Last week, in “Eighteen is No Magic Number”, I talked about how as our kids grow up and out, we can’t cut the apron strings too soon. While they will need more and more freedoms as they grow up, our kids will still need to communicate with us.
Not too long ago, one of my teenagers was sulking around the house like his dog had died. Since we don’t have a dog, I knew it had to be something else. I poked, prodded, and begged my kid to tell me what was going on. This was not their normal behavior. I even enlisted another of their siblings to help me figure out what was going on. In the end, it was just a short season of the doldrums, and soon my teenager was back to normal.
Apparently they told a friend about my diligence in trying to find out what had been troubling them. I was sad to hear that their friend said, “My parents never ask me how I’m doing.” That one made me sad. Really? Never? That’s just a regular question around our house.
I was talking with a friend once and mentioned something that one of my other teens had shared with me. She stopped me and said, “They really tell you everything, don’t they?” She went on to tell me that she had no idea what was going on with hers, they never told her anything
We have a culture of communication in our home. It’s just always been there. We do not value secrets. There is nothing I have that Matthew does not have access to and vise versa. There is no subject in our lives that is taboo. Nothing our kids cannot approach us about.
Do our kids really tell us EVERYTHING? Likely not. But they CAN. And they do tell us most things. Sometimes what they tell us is hard to hear. Sometimes I want to put my hands over my ears and start singing to block it out. But I don’t. They need a safe place to fall, and I want to be that place. Our kids know that we will walk through whatever we need to walk through with them.
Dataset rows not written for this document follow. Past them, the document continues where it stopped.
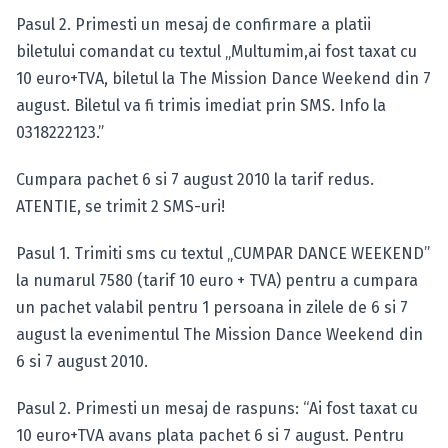
Pasul 2. Primesti un mesaj de confirmare a platii
biletului comandat cu textul „Multumim,ai fost taxat cu
10 euro+TVA, biletul la The Mission Dance Weekend din 7
august. Biletul va fi trimis imediat prin SMS. Info la
0318222123.”
Cumpara pachet 6 si 7 august 2010 la tarif redus.
ATENTIE, se trimit 2 SMS-uri!
Pasul 1. Trimiti sms cu textul „CUMPAR DANCE WEEKEND”
la numarul 7580 (tarif 10 euro + TVA) pentru a cumpara
un pachet valabil pentru 1 persoana in zilele de 6 si 7
august la evenimentul The Mission Dance Weekend din
6 si 7 august 2010.
Pasul 2. Primesti un mesaj de raspuns: “Ai fost taxat cu
10 euro+TVA avans plata pachet 6 si 7 august. Pentru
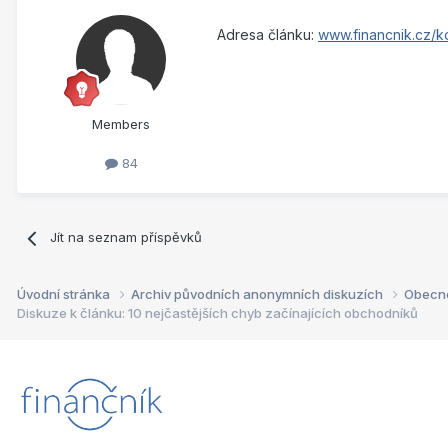
Adresa článku:
www.financnik.cz/k
Members
84
Jít na seznam příspěvků
Úvodní stránka
Archiv původních anonymních diskuzích
Obecn
Diskuze k článku: 10 nejčastějších chyb začínajících obchodníků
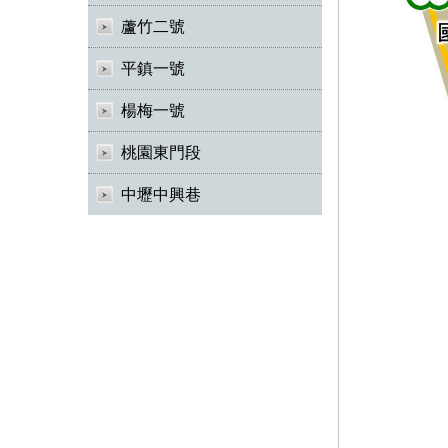
蘆竹二號
平鎮一號
楊梅一號
桃園東門段
中壢中興巷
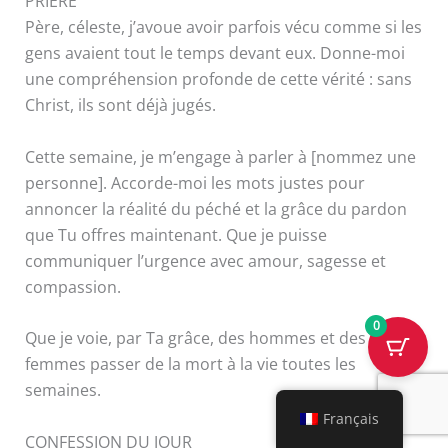
PRIÈRE
Père, céleste, j’avoue avoir parfois vécu comme si les
gens avaient tout le temps devant eux. Donne-moi
une compréhension profonde de cette vérité : sans
Christ, ils sont déjà jugés.
Cette semaine, je m’engage à parler à [nommez une
personne]. Accorde-moi les mots justes pour
annoncer la réalité du péché et la grâce du pardon
que Tu offres maintenant. Que je puisse
communiquer l’urgence avec amour, sagesse et
compassion.
0
Que je voie, par Ta grâce, des hommes et des
femmes passer de la mort à la vie toutes les
semaines.
Français
CONFESSION DU JOUR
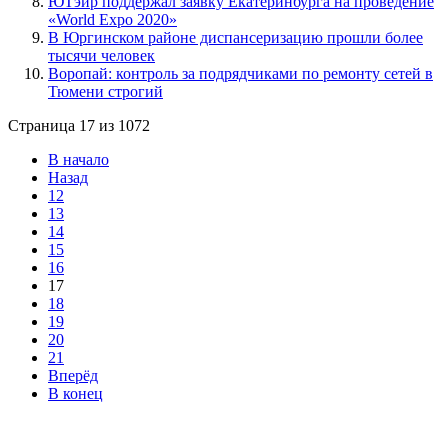
ЮТэйр поддержал заявку Екатеринбурга на проведение
«World Expo 2020»
В Юргинском районе диспансеризацию прошли более
тысячи человек
Воропай: контроль за подрядчиками по ремонту сетей в
Тюмени строгий
Страница 17 из 1072
В начало
Назад
12
13
14
15
16
17
18
19
20
21
Вперёд
В конец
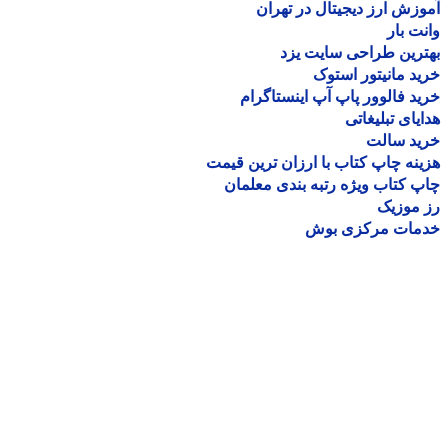
زش ارز دیجیتال در تهران
ت بار
رین طراحی سایت یزد
د مانیتور استوک
د فالوور پاپ آپ اینستاگرام
یای تبلیغاتی
ید سالت
نه چاپ کتاب با ارزان ترین قیمت
 کتاب ویژه رتبه بندی معلمان
موزیک
مات مرکزی بوش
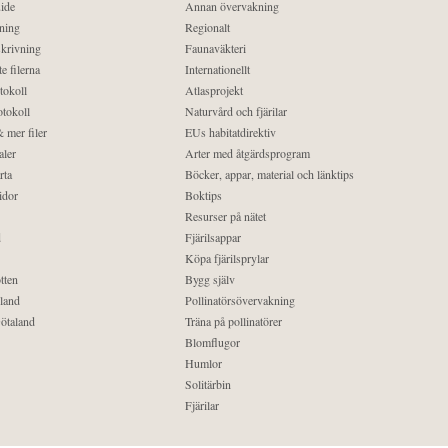
ide
Annan övervakning
ning
Regionalt
krivning
Faunaväkteri
e filerna
Internationellt
tokoll
Atlasprojekt
tokoll
Naturvård och fjärilar
 mer filer
EUs habitatdirektiv
aler
Arter med åtgärdsprogram
rta
Böcker, appar, material och länktips
idor
Boktips
Resurser på nätet
d
Fjärilsappar
Köpa fjärilsprylar
tten
Bygg själv
land
Pollinatörsövervakning
ötaland
Träna på pollinatörer
Blomflugor
Humlor
Solitärbin
Fjärilar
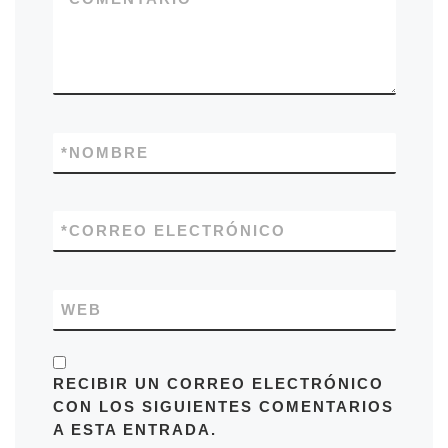
*
NOMBRE
*
CORREO ELECTRÓNICO
WEB
RECIBIR UN CORREO ELECTRÓNICO
CON LOS SIGUIENTES COMENTARIOS
A ESTA ENTRADA.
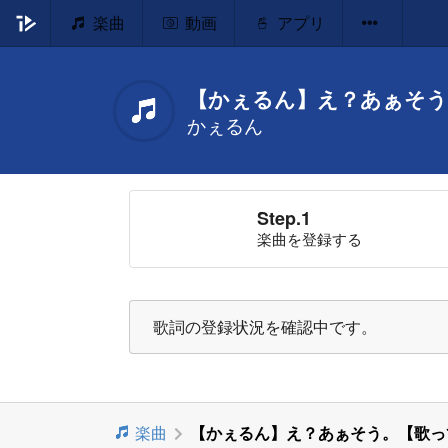
楽曲
動画
アプリ
【かぇるん】え？あぁそう
かぇるん
Step.1
楽曲を登録する
歌詞の登録状況を確認中です。
楽曲
【かぇるん】え？あぁそう。【歌っ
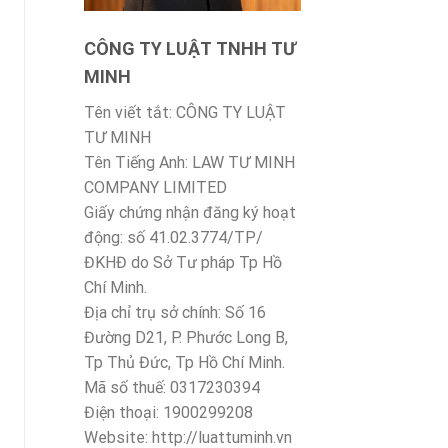
CÔNG TY LUẬT TNHH TƯ
MINH
Tên viết tắt: CÔNG TY LUẬT
TƯ MINH
Tên Tiếng Anh: LAW TƯ MINH
COMPANY LIMITED
Giấy chứng nhận đăng ký hoạt
động: số 41.02.3774/TP/
ĐKHĐ do Sở Tư pháp Tp Hồ
Chí Minh.
Địa chỉ trụ sở chính: Số 16
Đường D21, P. Phước Long B,
Tp Thủ Đức, Tp Hồ Chí Minh.
Mã số thuế: 0317230394
Điện thoại: 1900299208
Website: http://luattuminh.vn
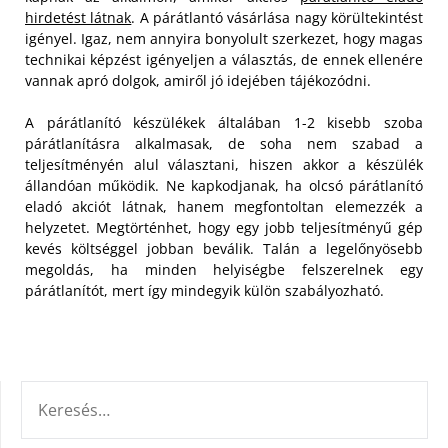
hirdetést látnak
. A párátlantó vásárlása nagy körültekintést
igényel. Igaz, nem annyira bonyolult szerkezet, hogy magas
technikai képzést igényeljen a választás, de ennek ellenére
vannak apró dolgok, amiről jó idejében tájékozódni.
A párátlanító készülékek általában 1-2 kisebb szoba
párátlanításra alkalmasak, de soha nem szabad a
teljesítményén alul választani, hiszen akkor a készülék
állandóan működik. Ne kapkodjanak, ha olcsó párátlanító
eladó akciót látnak, hanem megfontoltan elemezzék a
helyzetet. Megtörténhet, hogy egy jobb teljesítményű gép
kevés költséggel jobban beválik. Talán a legelőnyösebb
megoldás, ha minden helyiségbe felszerelnek egy
párátlanítót, mert így mindegyik külön szabályozható.
KERESÉS:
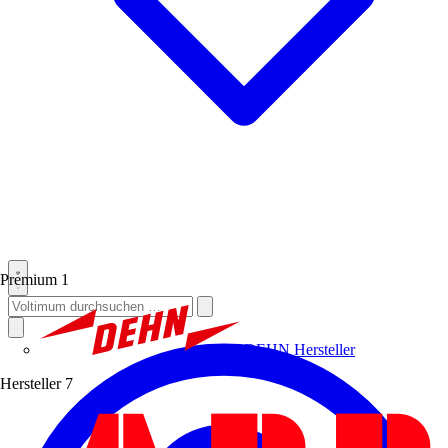
Premium
1
DEHN
Hersteller
Hersteller
7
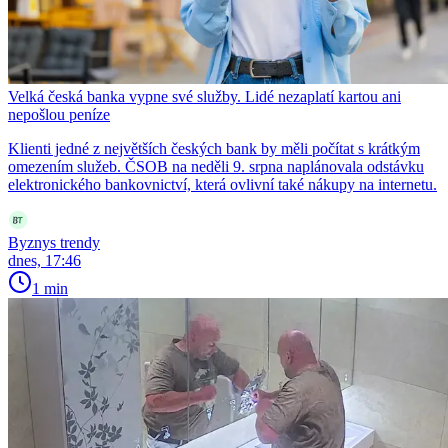
Velká česká banka vypne své služby. Lidé nezaplatí kartou ani
nepošlou peníze
Klienti jedné z největších českých bank by měli počítat s krátkým
omezením služeb. ČSOB na neděli 9. srpna naplánovala odstávku
elektronického bankovnictví, která ovlivní také nákupy na internetu.
Byznys trendy
dnes, 17:46
1 min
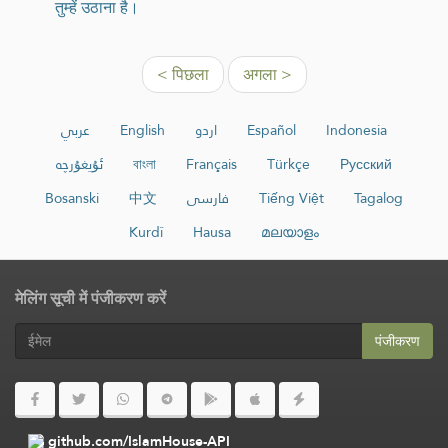
तुम्हें उठाना है।
< पिछला
अगला >
عربي
English
اردو
Español
Indonesia
ئۇيغۇرچە
বাংলা
Français
Türkçe
Русский
Bosanski
中文
فارسی
Tiếng Việt
Tagalog
Kurdî
Hausa
മലയാളം
मेलिंग सूची में पंजीकरण करें
पंजीकरण
github.com/IslamHouse-API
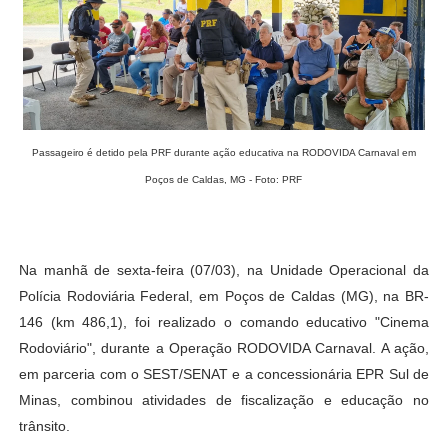
Passageiro é detido pela PRF durante ação educativa na RODOVIDA Carnaval em
Poços de Caldas, MG - Foto: PRF
Na manhã de sexta-feira (07/03), na Unidade Operacional da
Polícia Rodoviária Federal, em Poços de Caldas (MG), na BR-
146 (km 486,1), foi realizado o comando educativo "Cinema
Rodoviário", durante a Operação RODOVIDA Carnaval. A ação,
em parceria com o SEST/SENAT e a concessionária EPR Sul de
Minas, combinou atividades de fiscalização e educação no
trânsito.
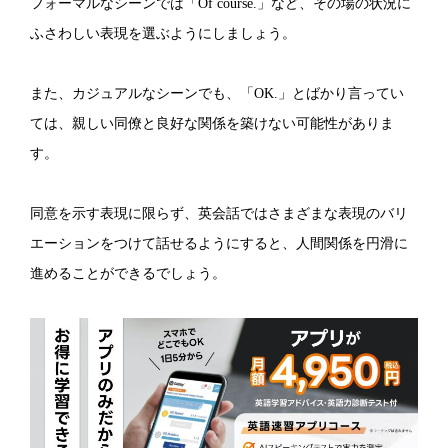
フォーマルなシーンでは「Of course.」など、その場の状況に
ふさわしい表現を選ぶようにしましょう。
また、カジュアルなシーンでも、「OK.」とばかり言ってい
ては、親しい同僚と良好な関係を築けない可能性がありま
す。
同意を示す表現に限らず、英会話ではさまざまな表現のバリ
エーションをつけて話せるようにすると、人間関係を円滑に
進めることができるでしょう。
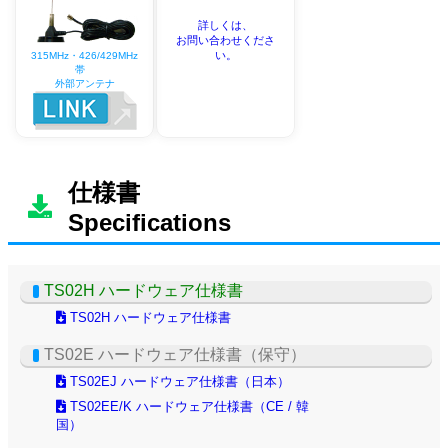
詳しくは、
お問い合わせくださ
い。
315MHz・426/429MHz
帯
外部アンテナ
仕様書
Specifications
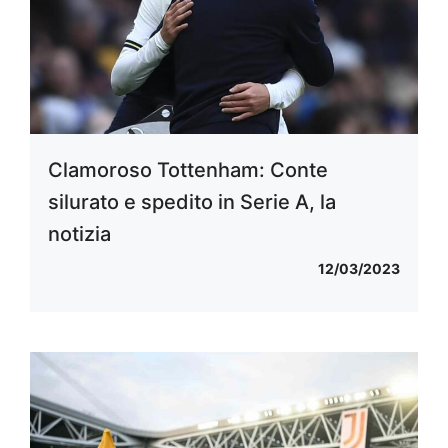
Clamoroso Tottenham: Conte
silurato e spedito in Serie A, la
notizia
12/03/2023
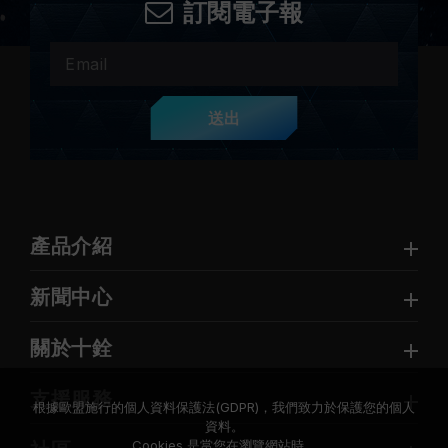
訂閱電子報
送出
產品介紹
新聞中心
關於十銓
支援服務
根據歐盟施行的個人資料保護法(GDPR)，我們致力於保護您的個人
資料。
Cookies 是當您在瀏覽網站時，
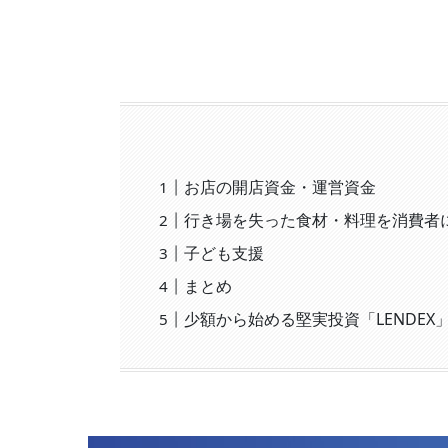
お店の開店資金・運営資金
行き場を失った食材・料理を消費者
子ども支援
まとめ
少額から始める堅実投資「LENDE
Is your home a place of secrets or a place of openness and clear communication? Are there subjects that are off limits? Or can your kids come to you with anything? If you haven’t fostered an environment of openness all along, it may take some doing to turn that ship around, but you can. You can start by just being available when they want to talk. Just beware, that for teens, that could mean some late night conversations… And prepare yourself to hear whatever it is they need to tell you. And then walk with them through it. Pretty soon, you’ll find that communication with your kids changes everything. It really is key.